### Task to carry out
Return the entries that follow exactly, with no images.

·····

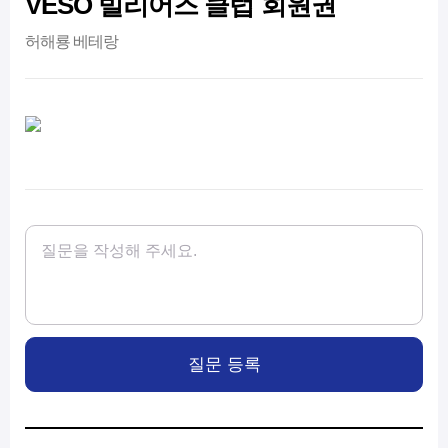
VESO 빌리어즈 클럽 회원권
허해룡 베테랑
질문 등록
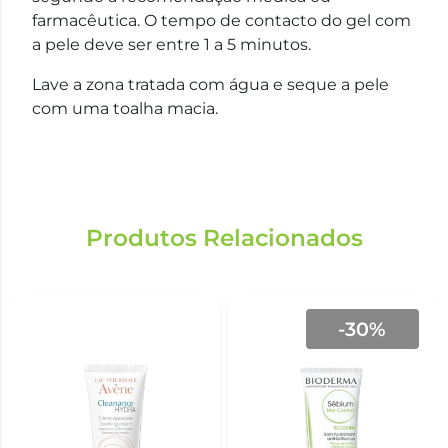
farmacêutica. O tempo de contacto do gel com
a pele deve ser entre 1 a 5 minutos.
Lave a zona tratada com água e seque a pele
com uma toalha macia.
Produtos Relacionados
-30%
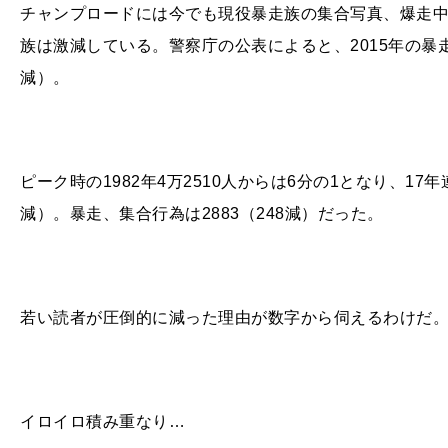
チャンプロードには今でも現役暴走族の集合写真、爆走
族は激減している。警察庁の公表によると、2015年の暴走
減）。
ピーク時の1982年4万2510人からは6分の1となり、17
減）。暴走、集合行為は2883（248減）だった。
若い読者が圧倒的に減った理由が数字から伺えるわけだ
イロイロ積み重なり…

·····

### Response to the exercise
VESO 빌리어즈 클럽 회원권
허해룡 베테랑
질문 등록
farmacêutica. O tempo de contacto do gel com
a pele deve ser entre 1 a 5 minutos.
Lave a zona tratada com água e seque a pele
com uma toalha macia.
Produtos Relacionados
-30%
チャンプロードには今でも現役暴走族の集合写真、爆走
族は激減している。警察庁の公表によると、2015年の暴走
減）。
ピーク時の1982年4万2510人からは6分の1となり、17
減）。暴走、集合行為は2883（248減）だった。
若い読者が圧倒的に減った理由が数字から伺えるわけだ
イロイロ積み重なり…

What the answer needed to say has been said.